I originally posted this in the GitHub PR, sorry about that, should have posted it here. I have some thoughts and humble opinions on this and thought I’d share em:
Cool feature! We are currently using two factor authentication with Discourse and OpenAM (oauth2). One advantage of offloading the more complex authentication to an AM solution like OpenAM (or Gluu, or whatever AM solution you want to use) is that it allows for vastly more flexibility then Discourse probably ever will. So while I think its really cool what you’ve made I would just like to point out that it might be wise for the devs to think about how much security complexity they want to pull in to Discourse and where to draw the line and off-load it to other solutions.
When reading about this feature request, I think the team want this in the core. So here it is. And you can still use the third party service without a doubt! It’s optional.

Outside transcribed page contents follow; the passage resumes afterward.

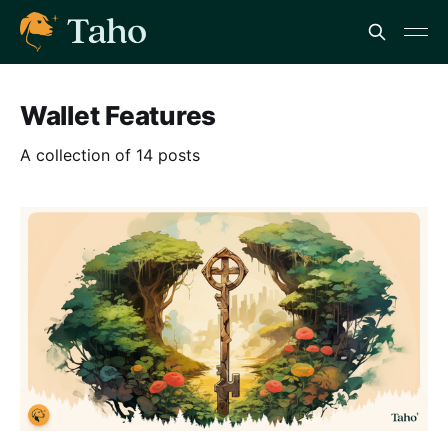
Wallet Features
A collection of 14 posts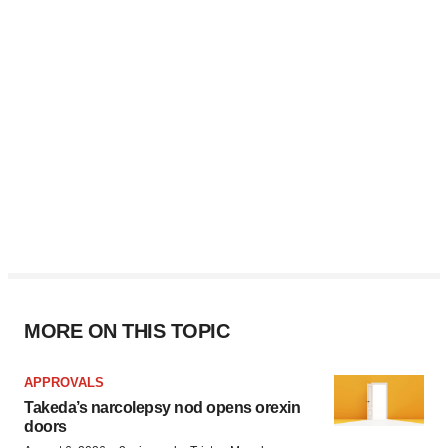
MORE ON THIS TOPIC
APPROVALS
Takeda’s narcolepsy nod opens orexin
doors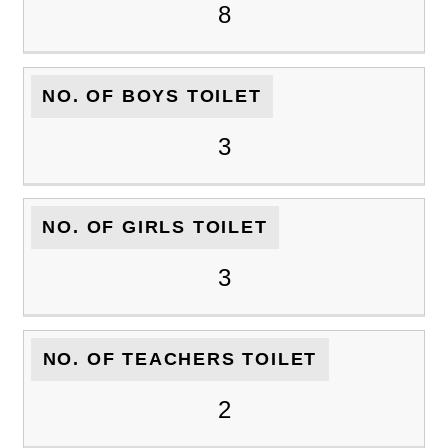
8
NO. OF BOYS TOILET
3
NO. OF GIRLS TOILET
3
NO. OF TEACHERS TOILET
2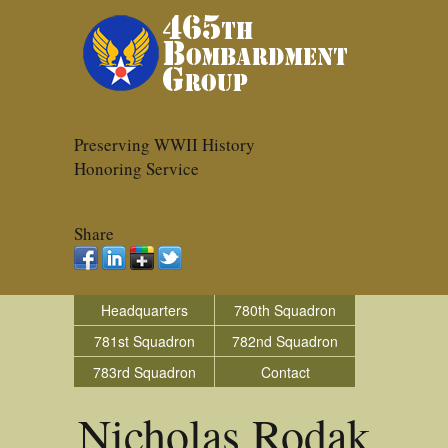
Preserving WWII History
Honoring Service
Share
Headquarters
780th Squadron
781st Squadron
782nd Squadron
783rd Squadron
Contact
Nicholas Rodak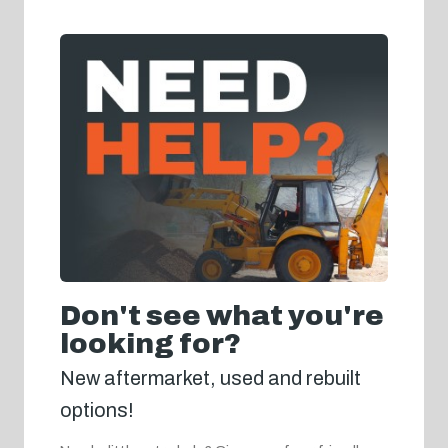
Don't see what you're
looking for?
New aftermarket, used and rebuilt
options!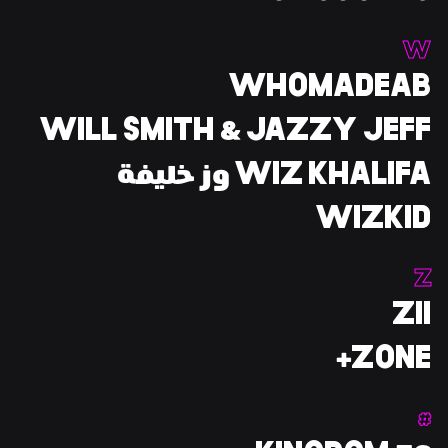
W
WHOMADEAB
WILL SMITH & JAZZY JEFF
WIZ KHALIFA وز خليفة
WIZKID
Z
ZII
ZONE+
#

I use openAM at work and we do authentication at reverse proxy level, using lua on nginx. To integrate with discourse was just a matter of creating one more nginx endpoint that responds to discourse SSO requests, we used lua too, so everything openAM is handled at nginx.
@Lee_Ars I fell here searching for another topic and I’m not really interested in this one, so I have honestly little clue what you’re talking about, but… Just wanted to thank you for mentioning PAM there. I enjoyed reading a few other offtopic bits here.
Since we’re nearing the end of the year I’ll give this thread my yearly “hey @sam we would love 2FA” bump Duo, Yubi, or just plain ol’ TOTP—anything would be great.
Perhaps, and we totally love 2fa at Discourse, but none of our paying customers are pushing for it. Keep in mind, if you use Google, you get 2fa for free by the virtue of using Google.
Hopefully, this will be implemented very soon, security is 100% very important too me, even a site setting “Require two factor authentication to enter admin panel” is a great idea. I’m with this idea!